Task requirements ▸
[a] Answer these questions using the excerpt reviewing the book Original Sin, marking each answer with the same numeral:
(i) Which villains does the book identify?
(ii) How does the book portray the reporters who failed to expose the scandal?
(iii) Where does the excerpt say the source's quote should have appeared?
[b] Summarize the excerpt reviewing the book Original Sin in two sentences.
[c] Extend the excerpt reviewing the book Original Sin by one paragraph, starting after its final sentence.

[Excerpted text]

Original Sin is an illuminating and often infuriating exposé. It’s packed with damning accounts from (mostly anonymous) Democratic sources who all waited until after the election to stop lying. Numerous villains are identified: Biden himself, his family, his inner circle, and the Democratic establishment. Meanwhile, the reporters who failed to expose the scandal when the stakes were higher are generally portrayed as sympathetic, well-meaning professionals with poor bullshit detectors.

“Many reporters took the White House denials at face value,” the authors write. Yes, we know. But why? Are journalists just lazy? Incompetent? Was there some other reason so many of them were so willing to parrot Democratic talking points that defied credulity? While promoting the book last week, Thompson explained that even the people orchestrating the cover-up were shocked at how easy it was to manipulate the self-anointed “guardians of democracy” in the press. “We were sort of amazed at some of the stuff we were able to spin reporters on,” the source said. “You guys should not have believed us so easily.” This quote does not appear in the book. It should have been the opening line.

[/Excerpted text]
[Collected material]

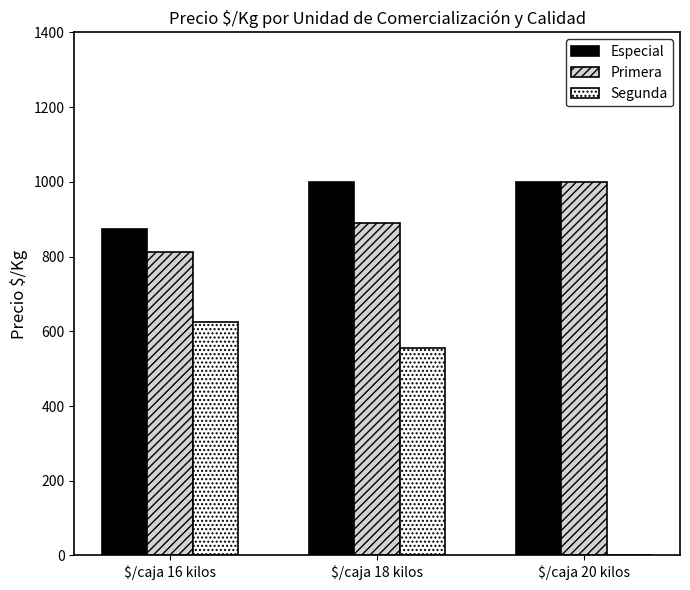

What is the sum of the Primera values at $/caja 20 kilos and $/caja 16 kilos?

1812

[/Collected material]

Set of answers ▸
[a]
(i) Biden himself, his family, his inner circle, and the Democratic establishment.
(ii) As sympathetic, well-meaning professionals with poor bullshit detectors.
(iii) As the book's opening line.

[b] Original Sin is called an illuminating and often infuriating exposé that draws on damning accounts from mostly anonymous Democratic sources and names Biden, his family, his inner circle, and the Democratic establishment as villains, while portraying the reporters who missed the scandal as sympathetic. While promoting the book, Thompson explained that even those orchestrating the cover-up were shocked at how easily they manipulated the press, citing a source's quote that the excerpt says is missing from the book but should have opened it.

[c]
The authors are relatively unsparing when conveying the extent to which the Democratic Party went along with the charade. They interviewed numerous (mostly anonymous) donors, politicians, and party leaders who witnessed Biden’s decline, which often reminded them of relatives who suffered from Parkinson’s or dementia. They kept their mouths shut because they didn’t want to piss off “The Politburo,” the inner circle of longtime Biden aides who were essentially running the country while the nominal president was “at best a senior member of the board.” Everyone was afraid of Jill Biden, who ruthlessly snuffed out dissent with the help of her reviled henchman, Anthony Bernal, described by some as “the worst person they had ever met.” An anonymous donor, who saw a feeble Biden fail to recognize a former longtime aide in August 2023, tries to rationalize their inaction. “We weren’t going to change that he was running, and no one wanted to be on the outside in case he did win,” the donor says. “So no one said anything. No one wanted to hear it, and if you said anything, you got your head chopped off.”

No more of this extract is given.